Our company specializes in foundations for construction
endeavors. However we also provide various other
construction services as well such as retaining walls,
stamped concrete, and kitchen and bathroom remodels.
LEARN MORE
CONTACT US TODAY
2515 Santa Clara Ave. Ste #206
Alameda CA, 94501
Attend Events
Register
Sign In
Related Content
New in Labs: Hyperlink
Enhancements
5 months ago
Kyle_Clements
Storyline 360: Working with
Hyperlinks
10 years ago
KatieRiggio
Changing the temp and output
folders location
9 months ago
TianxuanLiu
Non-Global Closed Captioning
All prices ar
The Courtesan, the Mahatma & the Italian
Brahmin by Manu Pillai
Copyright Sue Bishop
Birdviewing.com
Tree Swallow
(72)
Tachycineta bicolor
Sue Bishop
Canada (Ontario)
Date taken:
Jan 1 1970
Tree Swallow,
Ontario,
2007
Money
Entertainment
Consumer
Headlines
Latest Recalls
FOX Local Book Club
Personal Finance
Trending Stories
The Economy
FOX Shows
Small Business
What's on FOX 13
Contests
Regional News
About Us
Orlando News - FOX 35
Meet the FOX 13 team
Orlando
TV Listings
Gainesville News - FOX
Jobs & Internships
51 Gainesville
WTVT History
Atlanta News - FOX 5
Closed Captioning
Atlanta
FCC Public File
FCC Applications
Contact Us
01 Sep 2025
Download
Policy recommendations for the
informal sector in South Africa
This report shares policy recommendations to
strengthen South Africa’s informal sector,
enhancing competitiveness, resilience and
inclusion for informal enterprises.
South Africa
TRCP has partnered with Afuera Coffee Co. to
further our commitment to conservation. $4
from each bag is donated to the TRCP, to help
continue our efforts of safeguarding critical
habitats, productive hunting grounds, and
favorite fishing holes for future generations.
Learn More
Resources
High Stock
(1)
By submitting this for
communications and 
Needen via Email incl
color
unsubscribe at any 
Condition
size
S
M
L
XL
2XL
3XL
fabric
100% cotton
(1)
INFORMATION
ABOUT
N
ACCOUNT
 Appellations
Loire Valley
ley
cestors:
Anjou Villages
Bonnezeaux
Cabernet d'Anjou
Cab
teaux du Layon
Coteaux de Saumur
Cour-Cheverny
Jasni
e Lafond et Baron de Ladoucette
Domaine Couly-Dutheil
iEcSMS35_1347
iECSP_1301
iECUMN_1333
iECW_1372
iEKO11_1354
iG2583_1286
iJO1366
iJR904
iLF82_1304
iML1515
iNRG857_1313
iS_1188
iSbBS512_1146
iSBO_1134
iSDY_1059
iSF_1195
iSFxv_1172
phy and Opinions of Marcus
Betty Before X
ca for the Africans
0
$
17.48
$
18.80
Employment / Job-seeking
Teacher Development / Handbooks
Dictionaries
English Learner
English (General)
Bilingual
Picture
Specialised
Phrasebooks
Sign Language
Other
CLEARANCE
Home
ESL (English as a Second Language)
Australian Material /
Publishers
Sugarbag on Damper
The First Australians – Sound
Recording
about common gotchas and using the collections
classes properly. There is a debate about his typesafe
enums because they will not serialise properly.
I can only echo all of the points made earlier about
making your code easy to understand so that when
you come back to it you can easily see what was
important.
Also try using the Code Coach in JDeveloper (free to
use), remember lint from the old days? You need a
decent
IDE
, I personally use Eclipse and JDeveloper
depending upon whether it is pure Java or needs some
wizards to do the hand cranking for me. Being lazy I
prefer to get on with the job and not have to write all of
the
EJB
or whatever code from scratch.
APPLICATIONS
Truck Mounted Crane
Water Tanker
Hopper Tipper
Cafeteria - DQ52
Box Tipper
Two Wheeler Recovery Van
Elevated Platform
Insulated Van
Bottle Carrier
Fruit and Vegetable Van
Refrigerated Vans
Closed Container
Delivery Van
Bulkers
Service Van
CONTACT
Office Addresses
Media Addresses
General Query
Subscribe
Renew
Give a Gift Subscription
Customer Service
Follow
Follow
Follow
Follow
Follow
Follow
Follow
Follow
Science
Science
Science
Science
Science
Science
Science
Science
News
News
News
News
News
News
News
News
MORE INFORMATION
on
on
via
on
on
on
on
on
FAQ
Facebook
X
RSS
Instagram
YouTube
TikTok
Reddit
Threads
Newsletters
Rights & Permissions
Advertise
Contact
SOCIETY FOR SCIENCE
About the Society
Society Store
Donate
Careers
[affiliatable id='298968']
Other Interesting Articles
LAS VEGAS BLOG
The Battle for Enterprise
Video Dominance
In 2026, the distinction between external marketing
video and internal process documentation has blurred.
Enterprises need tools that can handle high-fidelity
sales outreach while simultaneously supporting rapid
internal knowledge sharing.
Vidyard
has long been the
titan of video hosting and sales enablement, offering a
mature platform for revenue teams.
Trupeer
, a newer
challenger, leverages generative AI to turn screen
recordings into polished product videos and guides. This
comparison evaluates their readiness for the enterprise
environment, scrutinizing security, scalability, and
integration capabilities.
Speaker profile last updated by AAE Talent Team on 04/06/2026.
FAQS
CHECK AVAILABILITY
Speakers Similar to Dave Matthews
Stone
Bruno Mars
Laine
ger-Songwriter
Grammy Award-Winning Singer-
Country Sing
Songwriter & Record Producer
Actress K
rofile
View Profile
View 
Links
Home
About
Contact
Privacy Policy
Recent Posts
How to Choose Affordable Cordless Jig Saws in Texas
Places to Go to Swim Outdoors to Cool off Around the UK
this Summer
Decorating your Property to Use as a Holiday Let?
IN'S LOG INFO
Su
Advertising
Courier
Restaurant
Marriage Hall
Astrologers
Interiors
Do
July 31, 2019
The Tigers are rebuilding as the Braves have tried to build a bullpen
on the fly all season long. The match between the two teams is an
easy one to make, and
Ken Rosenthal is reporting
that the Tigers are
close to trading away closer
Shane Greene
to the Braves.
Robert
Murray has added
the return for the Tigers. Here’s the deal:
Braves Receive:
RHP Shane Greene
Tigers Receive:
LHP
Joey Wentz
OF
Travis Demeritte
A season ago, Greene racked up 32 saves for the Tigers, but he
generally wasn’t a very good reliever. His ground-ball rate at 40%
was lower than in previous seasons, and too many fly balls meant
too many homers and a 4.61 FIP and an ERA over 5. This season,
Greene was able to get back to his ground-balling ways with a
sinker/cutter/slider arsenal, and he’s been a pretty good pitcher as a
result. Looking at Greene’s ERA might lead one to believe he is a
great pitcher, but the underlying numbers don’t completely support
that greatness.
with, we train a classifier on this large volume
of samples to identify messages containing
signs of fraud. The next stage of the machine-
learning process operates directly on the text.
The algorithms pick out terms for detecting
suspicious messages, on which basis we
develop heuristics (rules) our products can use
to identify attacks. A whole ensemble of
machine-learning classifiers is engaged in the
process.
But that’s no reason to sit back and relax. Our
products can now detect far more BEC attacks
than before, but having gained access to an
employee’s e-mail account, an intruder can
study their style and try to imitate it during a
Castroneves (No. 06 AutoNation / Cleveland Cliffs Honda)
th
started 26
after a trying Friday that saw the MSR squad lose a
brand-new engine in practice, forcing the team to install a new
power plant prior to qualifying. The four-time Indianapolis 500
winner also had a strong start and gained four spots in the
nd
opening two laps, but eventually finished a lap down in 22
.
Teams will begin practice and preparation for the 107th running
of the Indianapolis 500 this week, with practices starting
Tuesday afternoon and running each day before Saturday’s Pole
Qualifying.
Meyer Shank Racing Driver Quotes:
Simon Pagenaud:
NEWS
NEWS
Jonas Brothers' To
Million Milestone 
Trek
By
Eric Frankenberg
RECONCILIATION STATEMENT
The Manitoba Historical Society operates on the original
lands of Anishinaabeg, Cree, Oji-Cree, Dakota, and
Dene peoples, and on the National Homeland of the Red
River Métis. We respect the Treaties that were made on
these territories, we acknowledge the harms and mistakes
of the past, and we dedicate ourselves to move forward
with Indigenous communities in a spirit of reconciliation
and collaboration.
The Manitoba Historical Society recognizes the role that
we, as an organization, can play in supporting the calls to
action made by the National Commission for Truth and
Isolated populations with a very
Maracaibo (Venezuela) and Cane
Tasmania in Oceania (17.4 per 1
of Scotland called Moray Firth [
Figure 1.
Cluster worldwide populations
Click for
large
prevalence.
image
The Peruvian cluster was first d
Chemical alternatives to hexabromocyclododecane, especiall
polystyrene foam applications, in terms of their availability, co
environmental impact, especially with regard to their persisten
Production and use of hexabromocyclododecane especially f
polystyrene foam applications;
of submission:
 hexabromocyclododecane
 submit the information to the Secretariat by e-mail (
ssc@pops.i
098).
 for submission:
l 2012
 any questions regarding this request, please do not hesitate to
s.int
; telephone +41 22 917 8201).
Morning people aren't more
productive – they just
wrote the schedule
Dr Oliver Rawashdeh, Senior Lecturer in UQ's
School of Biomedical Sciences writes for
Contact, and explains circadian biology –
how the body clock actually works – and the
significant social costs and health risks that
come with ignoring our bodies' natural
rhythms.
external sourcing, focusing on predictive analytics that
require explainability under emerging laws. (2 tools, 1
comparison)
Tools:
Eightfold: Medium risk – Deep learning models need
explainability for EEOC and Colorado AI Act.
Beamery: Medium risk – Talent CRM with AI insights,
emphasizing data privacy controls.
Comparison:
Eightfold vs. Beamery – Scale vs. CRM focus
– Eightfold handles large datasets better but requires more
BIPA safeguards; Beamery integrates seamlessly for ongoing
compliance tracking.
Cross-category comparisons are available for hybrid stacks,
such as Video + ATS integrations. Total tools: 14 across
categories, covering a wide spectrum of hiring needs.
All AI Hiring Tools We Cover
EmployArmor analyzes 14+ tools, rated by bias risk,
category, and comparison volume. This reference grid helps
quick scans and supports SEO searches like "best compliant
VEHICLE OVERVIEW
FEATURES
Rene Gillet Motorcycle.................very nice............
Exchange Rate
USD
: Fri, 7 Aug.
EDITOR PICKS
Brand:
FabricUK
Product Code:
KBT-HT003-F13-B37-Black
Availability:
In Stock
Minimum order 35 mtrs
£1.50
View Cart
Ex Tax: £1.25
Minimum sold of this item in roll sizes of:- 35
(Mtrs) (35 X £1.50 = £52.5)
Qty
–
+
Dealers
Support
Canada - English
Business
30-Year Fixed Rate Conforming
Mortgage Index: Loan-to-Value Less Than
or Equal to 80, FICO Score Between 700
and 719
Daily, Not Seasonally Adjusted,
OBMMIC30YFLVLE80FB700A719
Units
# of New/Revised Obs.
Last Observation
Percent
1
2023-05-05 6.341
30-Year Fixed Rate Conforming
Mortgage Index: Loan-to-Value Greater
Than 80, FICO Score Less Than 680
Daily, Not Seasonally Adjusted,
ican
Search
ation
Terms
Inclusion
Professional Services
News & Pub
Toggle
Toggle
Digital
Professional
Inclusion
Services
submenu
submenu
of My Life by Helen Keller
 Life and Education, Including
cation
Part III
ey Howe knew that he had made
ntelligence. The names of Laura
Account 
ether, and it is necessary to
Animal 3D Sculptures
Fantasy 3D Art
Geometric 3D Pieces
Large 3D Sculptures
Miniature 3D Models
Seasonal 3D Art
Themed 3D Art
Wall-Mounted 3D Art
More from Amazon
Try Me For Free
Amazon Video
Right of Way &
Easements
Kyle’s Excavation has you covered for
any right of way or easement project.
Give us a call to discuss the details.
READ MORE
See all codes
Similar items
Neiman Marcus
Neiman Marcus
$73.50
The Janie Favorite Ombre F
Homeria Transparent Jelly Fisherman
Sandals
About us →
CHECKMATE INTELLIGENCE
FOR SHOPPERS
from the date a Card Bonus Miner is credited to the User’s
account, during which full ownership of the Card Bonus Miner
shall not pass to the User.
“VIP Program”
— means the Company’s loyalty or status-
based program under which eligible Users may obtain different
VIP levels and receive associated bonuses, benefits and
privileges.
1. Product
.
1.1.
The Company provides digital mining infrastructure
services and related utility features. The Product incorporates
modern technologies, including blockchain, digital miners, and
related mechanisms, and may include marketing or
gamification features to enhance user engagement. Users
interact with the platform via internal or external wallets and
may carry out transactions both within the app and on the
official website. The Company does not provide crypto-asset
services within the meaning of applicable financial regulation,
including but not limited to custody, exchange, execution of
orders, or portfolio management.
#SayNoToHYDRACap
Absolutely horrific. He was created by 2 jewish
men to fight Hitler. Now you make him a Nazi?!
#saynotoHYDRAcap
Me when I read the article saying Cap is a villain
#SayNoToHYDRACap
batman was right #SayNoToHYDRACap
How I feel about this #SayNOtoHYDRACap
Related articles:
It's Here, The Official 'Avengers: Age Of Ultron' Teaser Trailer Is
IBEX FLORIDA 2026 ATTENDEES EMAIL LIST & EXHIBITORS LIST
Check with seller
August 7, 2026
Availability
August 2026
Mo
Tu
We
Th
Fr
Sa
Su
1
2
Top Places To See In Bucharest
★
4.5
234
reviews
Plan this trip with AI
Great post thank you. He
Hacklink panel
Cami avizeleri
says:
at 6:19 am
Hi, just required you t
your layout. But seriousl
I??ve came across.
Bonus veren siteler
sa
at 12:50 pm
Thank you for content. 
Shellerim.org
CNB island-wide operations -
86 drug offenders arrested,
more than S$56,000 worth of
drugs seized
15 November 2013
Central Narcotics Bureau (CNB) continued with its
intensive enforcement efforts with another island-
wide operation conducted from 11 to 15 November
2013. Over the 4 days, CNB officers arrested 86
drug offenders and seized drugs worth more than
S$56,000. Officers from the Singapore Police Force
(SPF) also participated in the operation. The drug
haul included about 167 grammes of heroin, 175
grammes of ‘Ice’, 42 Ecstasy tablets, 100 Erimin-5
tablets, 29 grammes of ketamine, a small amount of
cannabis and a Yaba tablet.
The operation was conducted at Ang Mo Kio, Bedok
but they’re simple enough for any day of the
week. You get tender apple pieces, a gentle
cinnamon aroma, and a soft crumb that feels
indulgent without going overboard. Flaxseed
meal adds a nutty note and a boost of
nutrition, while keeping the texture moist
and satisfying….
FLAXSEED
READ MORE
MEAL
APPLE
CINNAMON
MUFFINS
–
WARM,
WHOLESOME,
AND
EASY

-=-=-=-=-

=== Exercise aim ===
Copy every line above that includes the string "make".

=== Response ===
easy one to make, and
men to fight Hitler. Now you make him a Nazi?!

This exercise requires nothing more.